Over the past half decade our traffic increased and the bi-directional billing on our NGW’s has grown. We are addressing the concept now. We had an open discussion on our team about our architecture and our assumptions. We are having a hard time justifying leveraging the NGW or Nat Instance solutions. Some of our concerns:

  • Bi-Directional billing on the NGW
  • Maintenance / Support of NAT Instances
  • Limits on bandwidth for both NGW / Instances
  • Additional Complexity; No functional gain (over IGW)

We are considering various other designs; loosely:

  • All IGW 1-1 NAT (on instances that need internet)
  • Instances like DB’s / Internal machines - No PIP / EIP
  • VPCE -> S3/Dynamo for that traffic
  • Still leveraging ALB’s the same way
  • This list is not exhaustive

(I would like to acknowledge a user in your slack brought up the valid point that IGW’s (and NAT Instances) can permit inbound traffic at all which may be a differentiator between NGW’s and the other two options.)

Why would an IGW 1-1 NAT flag an audit over a NAT Instance? Have you guys seen that in practice?

Our few machines that need access to the internet would still maintain a tight sec group with Deny All outside of our internal VPC traffic. None of our instances will effectively be reachable from the internet. This all feels functionally the same; but, I confess it challenges my 20 years of conventional wisdom and I’m very much interested in any real world compliance tests that would fail this and why.
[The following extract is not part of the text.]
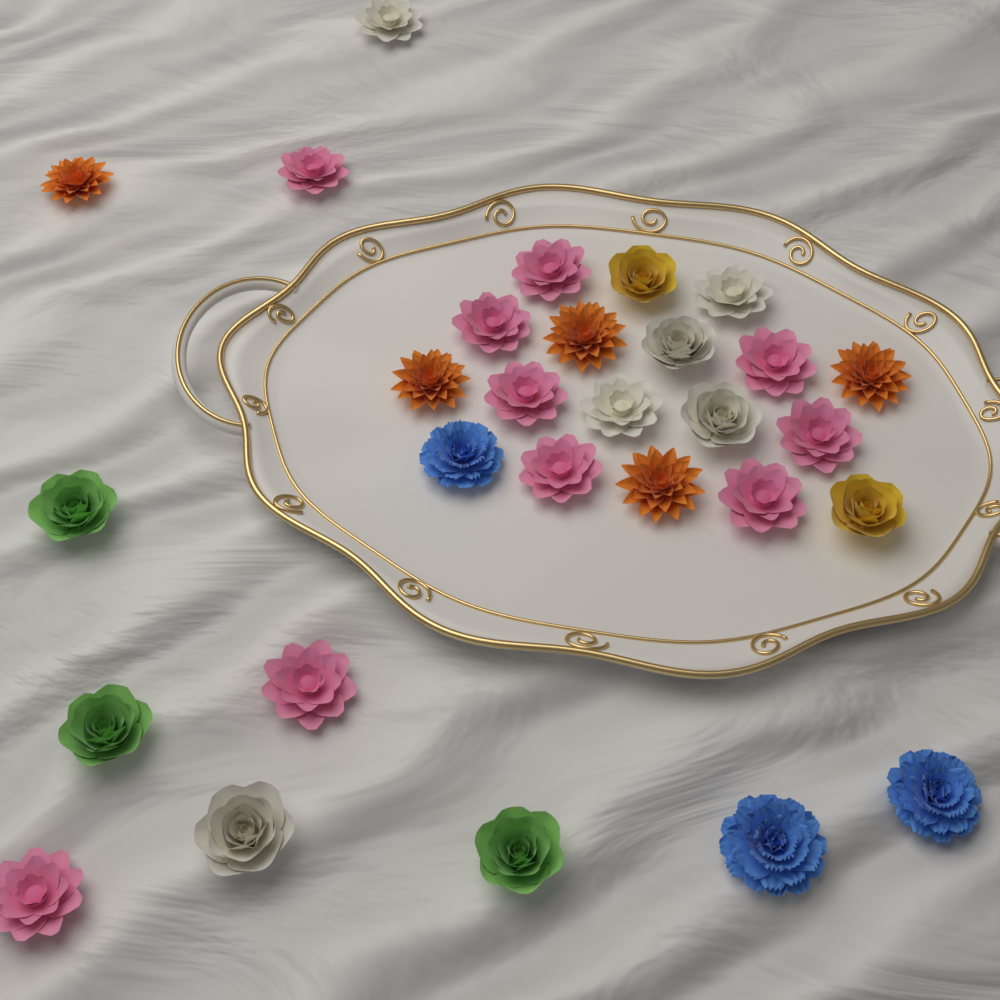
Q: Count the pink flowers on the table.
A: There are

Thanks for giving this some thought!

We obviously don’t know your use case or deployment in specific, but speaking in generalities it definitely makes some sense to route what you can through a VPC endpoint to avoid some of the data transfer charges. That we can confirm from a cost standpoint.

With regards to the security audit, we haven’t seen that yet with any of our customers. However, we haven’t really seen any of our customers use that approach to internet access. Think the only common sense issue that I could raise is the following: (1) that a catastrophic failure of your security protocol would potentially cause more damage than it would with the NGW setup…meaning if you don’t follow your own procedures your risk of exposure might be higher, (2) that I think semantically, which may have some bearing on the audit, any VPC that is connected to a IGW is called a public VPC…not sure if that matters but it might.

Also, I know its trite, but I would check your compression strategies in terms of what you are transferring, sometimes companies get sloppy.